WORK ITEM
Lines from the one containing "To receive credit" through the last line of the records below are to be repeated exactly.
::: DATA TO PROCESS :::
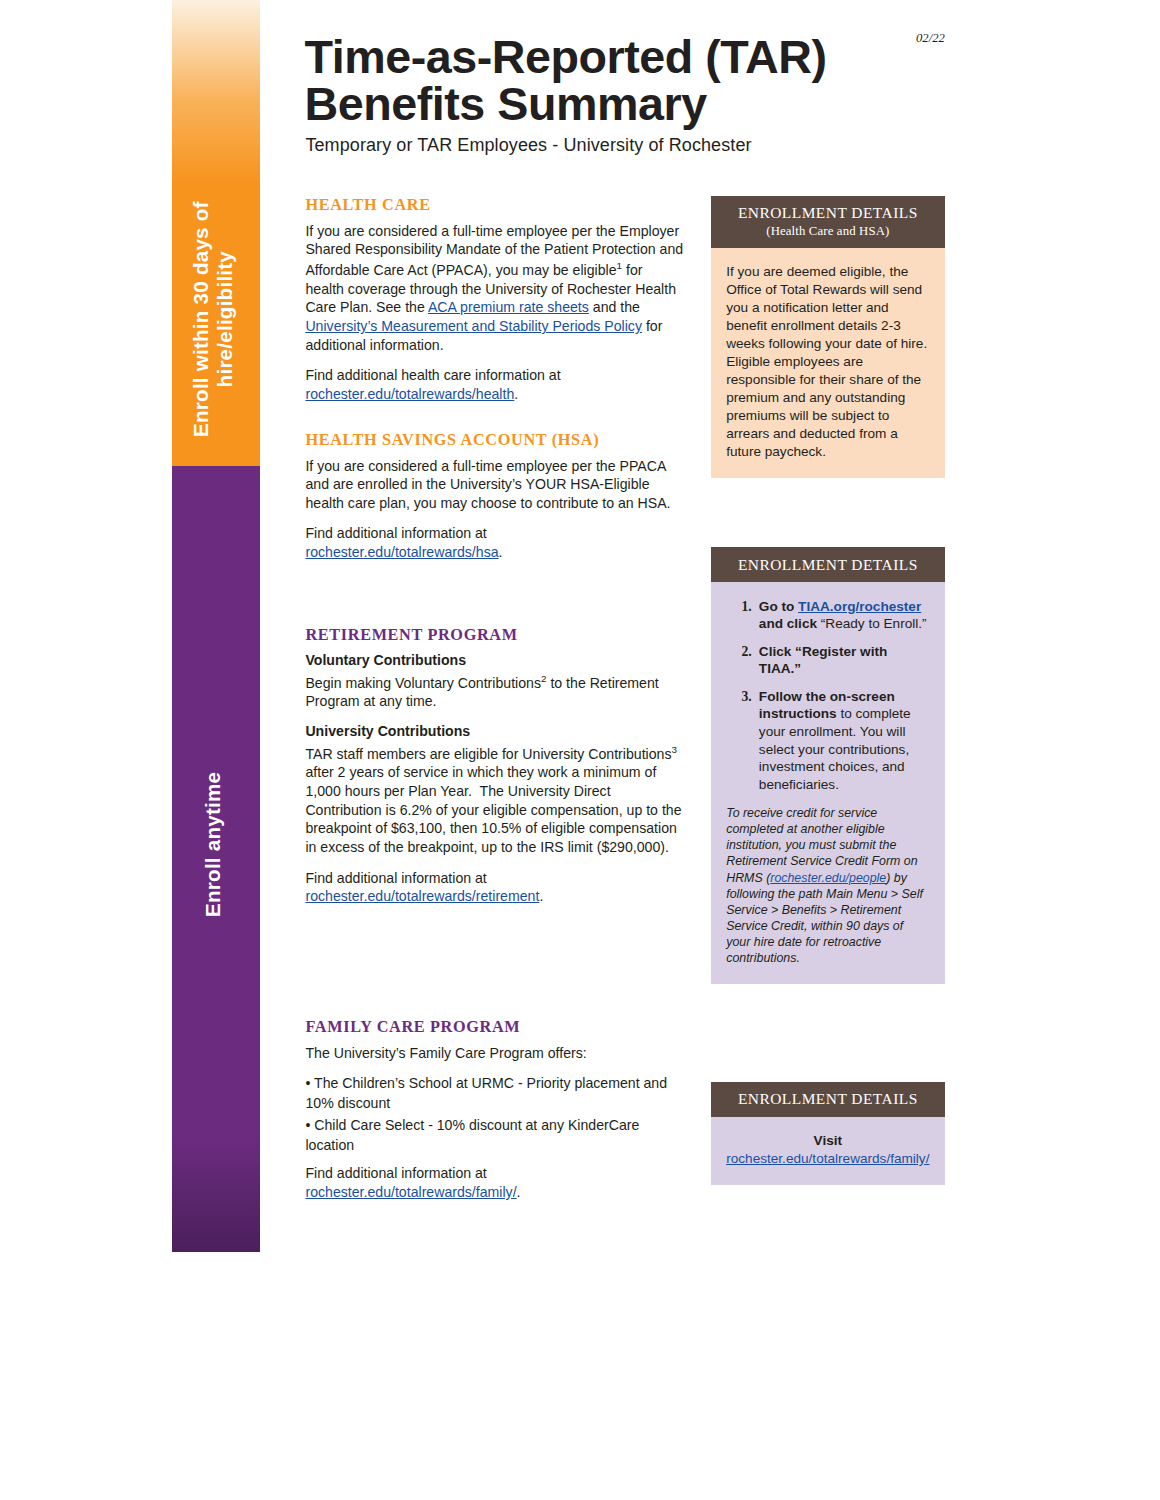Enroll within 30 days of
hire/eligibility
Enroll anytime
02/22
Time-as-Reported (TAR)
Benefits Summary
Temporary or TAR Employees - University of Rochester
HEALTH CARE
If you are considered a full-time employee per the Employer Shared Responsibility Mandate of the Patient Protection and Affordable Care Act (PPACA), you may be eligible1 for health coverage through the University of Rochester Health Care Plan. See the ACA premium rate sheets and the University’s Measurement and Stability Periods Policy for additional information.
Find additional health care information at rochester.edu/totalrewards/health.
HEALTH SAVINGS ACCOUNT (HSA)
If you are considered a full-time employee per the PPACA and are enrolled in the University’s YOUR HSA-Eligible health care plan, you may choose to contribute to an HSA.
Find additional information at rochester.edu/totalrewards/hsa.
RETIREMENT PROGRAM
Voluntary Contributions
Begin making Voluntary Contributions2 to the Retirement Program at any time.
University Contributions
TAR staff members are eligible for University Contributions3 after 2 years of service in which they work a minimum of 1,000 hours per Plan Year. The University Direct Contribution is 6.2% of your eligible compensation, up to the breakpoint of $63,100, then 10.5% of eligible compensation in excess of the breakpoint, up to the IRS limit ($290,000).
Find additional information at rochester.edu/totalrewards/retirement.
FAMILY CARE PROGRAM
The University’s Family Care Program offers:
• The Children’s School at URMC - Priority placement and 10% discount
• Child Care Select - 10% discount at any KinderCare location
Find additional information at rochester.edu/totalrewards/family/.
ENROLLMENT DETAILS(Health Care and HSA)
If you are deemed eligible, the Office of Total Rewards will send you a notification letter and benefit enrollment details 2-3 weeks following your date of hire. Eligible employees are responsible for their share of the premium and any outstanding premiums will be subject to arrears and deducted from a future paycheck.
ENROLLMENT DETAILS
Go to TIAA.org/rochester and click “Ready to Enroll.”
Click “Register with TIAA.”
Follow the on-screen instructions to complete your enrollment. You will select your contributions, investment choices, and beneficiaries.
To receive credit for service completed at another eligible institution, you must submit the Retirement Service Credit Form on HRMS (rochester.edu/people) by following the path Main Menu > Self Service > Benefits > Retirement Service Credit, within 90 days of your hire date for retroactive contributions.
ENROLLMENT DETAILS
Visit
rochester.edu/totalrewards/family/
:::
ANSWER BOX
To receive credit for service completed at another eligible institution, you must submit the Retirement Service Credit Form on HRMS (rochester.edu/people) by following the path Main Menu > Self Service > Benefits > Retirement Service Credit, within 90 days of your hire date for retroactive contributions.
ENROLLMENT DETAILS
Visit
rochester.edu/totalrewards/family/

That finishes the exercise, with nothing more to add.